One can get much closer by instead estimating \(\pi(x)\) in terms of the function \[\operatorname{li}(x) = \int_2^x \frac{1}{\log t}dt,\] which is also asymptotically equal to \(x/\log x\) but comes much closer to being a good estimate for \(\pi(x)\). It is possible to turn the above estimate for \(\psi_0(x)\) into a very similar-looking estimate for \(\pi(x)\): \[\pi(x) = \operatorname{li}(x) + O(x\exp[-c(\log x)^{\frac12}]).\]

While better than \(x/(\log x)^2\), this is still not a great error term; for example, it’s still asymptotically larger than \(x^{1-\epsilon}\) for every positive \(\epsilon\). This is perhaps not surprising if you take another look at the formula we found for \(\psi_0(x)\) above. Any zero \(\rho\) of \(\zeta\) will make a contribution to that sum whose size is on the order of \(x^{\mathrm{Re}(\rho)}\). This strongly suggests that we won’t be able to improve our estimate by much unless we can get all the zeroes of \(\zeta\) to have small real part.

And in fact, it is possible to make this intuition precise: it can be shown that, if every zero of \(\zeta\) in the critical strip has real part \(\le\sigma\), then \[\psi_0(x) = x + O(x^\sigma(\log x)^2)\] and \[\pi(x) = \operatorname{li}(x) + O(x^\sigma\log x).\] This is much better — for example, the error is smaller than \(x^{\sigma+\epsilon}\) for any \(\epsilon\). The Riemann Hypothesis would of course produce this result with \(\sigma=\frac12\), and because we know that there are plenty of zeroes of \(\zeta\) on this line, it’s not possible to make \(\sigma\) any smaller than this.
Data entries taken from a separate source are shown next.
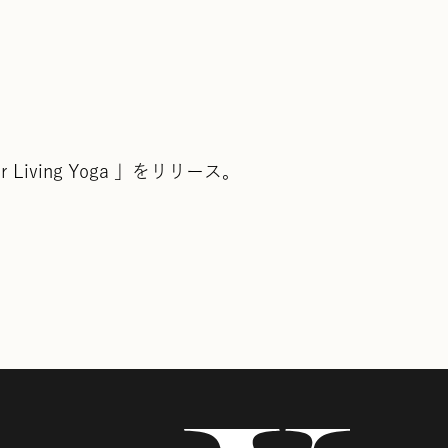
Living Yoga 」をリリース。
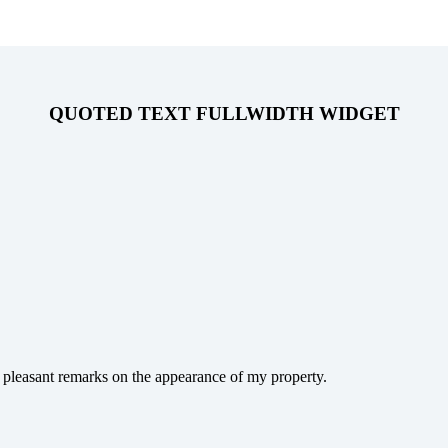
QUOTED TEXT FULLWIDTH WIDGET
 pleasant remarks on the appearance of my property.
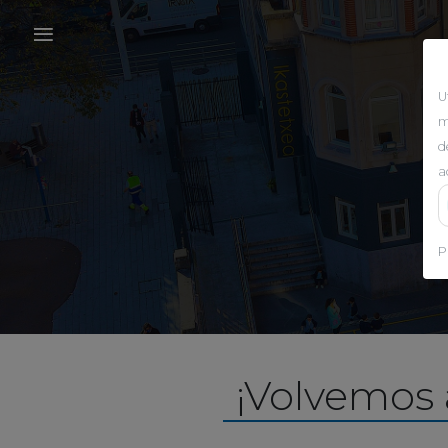
U
m
d
a
P
¡Volvemos 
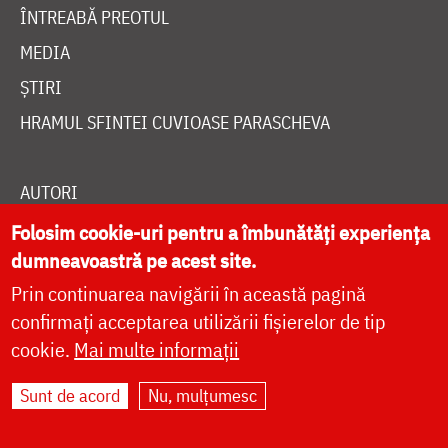
ÎNTREABĂ PREOTUL
MEDIA
ȘTIRI
HRAMUL SFINTEI CUVIOASE PARASCHEVA
AUTORI
PĂRINȚI DUHOVNICEȘTI
Folosim cookie-uri pentru a îmbunătăți experiența
dumneavoastră pe acest site.
MAICI CU VIAȚĂ DUHOVNICEASCĂ
Prin continuarea navigării în această pagină
TEMATICĂ
confirmați acceptarea utilizării fișierelor de tip
SINAXAR ALFABETIC
cookie.
Mai multe informații
MĂNĂSTIRI ȘI BISERICI
Sunt de acord
Nu, mulțumesc
CALENDAR ORTODOX
WIDGET DOXOLOGIA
This is the main reason Riemann proposed the Riemann Hypothesis — it would give us much better control over the growth of \(\pi(x)\) than we are able to prove otherwise. (One nice way to interpret the claim is that it means that the first half of the digits of the \(n\)’th prime should be expected to line up with those of \(\operatorname{li}^{-1}(n)\).) In the years since 1859, an astoundingly large number of other consequences of the Riemann Hypothesis have been discovered both inside and outside number theory. To give just a couple number-theoretic examples of a similar flavor to what we’ve already discussed:

  • The Riemann Hypothesis implies that, for any prime \(p\), the distance from \(p\) to the next prime is \(O(p^{\frac12}\log p)\).
  • The sigma function \(\sigma(n)\) is defined to be the sum of all the divisors of \(n\). The Riemann Hypothesis implies that \(\sigma(n) < e^\gamma n \log \log n\) for all sufficiently large \(n\). (Here \(\gamma\) is the Euler–Mascheroni constant.)
  • The Euler totient function \(\phi(n)\) is defined to be the number of positive integers \(\le n\) which are relatively prime to \(n\). The Riemann Hypothesis is equivalent to the claim that, if \(N_k\) is the product of the first \(k\) primes, then \(N_k/\phi(N_k) > e^\gamma\log \log N_k\).
  • A somewhat goofier one involves the Redheffer matrix \(A(n)\), which is defined to be the \(n\times n\) matrix whose \((i,j)\) entry is 1 if either \(j=1\) or \(i\) divides \(j\), and 0 otherwise. The Riemann Hypothesis is equivalent to the claim that \(\det(A(n)) = O(n^{\frac12+\epsilon})\) for every \(\epsilon>0\).

The list of interesting consequences is much larger for the so-called Generalized Riemann Hypothesis, which is the conjecture that a class of meromorphic functions called Dirichlet \(L\)-functions (of which \(\zeta\) is one example) also have all their nontrivial zeroes on the line \(\mathrm{Re}(s)=\frac12\). There are two discussions (links here and here) on the website MathOverflow that are a good source for more information about interesting consequences of the Riemann Hypothesis and its generalizations.

My hope is that this article has made the connection between the zeta function and the primes feel less mysterious, but, speaking personally, I don’t think it will ever stop feeling remarkable — it’s quite surprising that it’s possible to use information about the zeroes of a meromorphic function like \(\zeta\) to answer questions about primes and divisibility of integers. This connection is, in a sense, the driving force behind much of modern analytic number theory, and there is much more to learn if you’re interested in going further.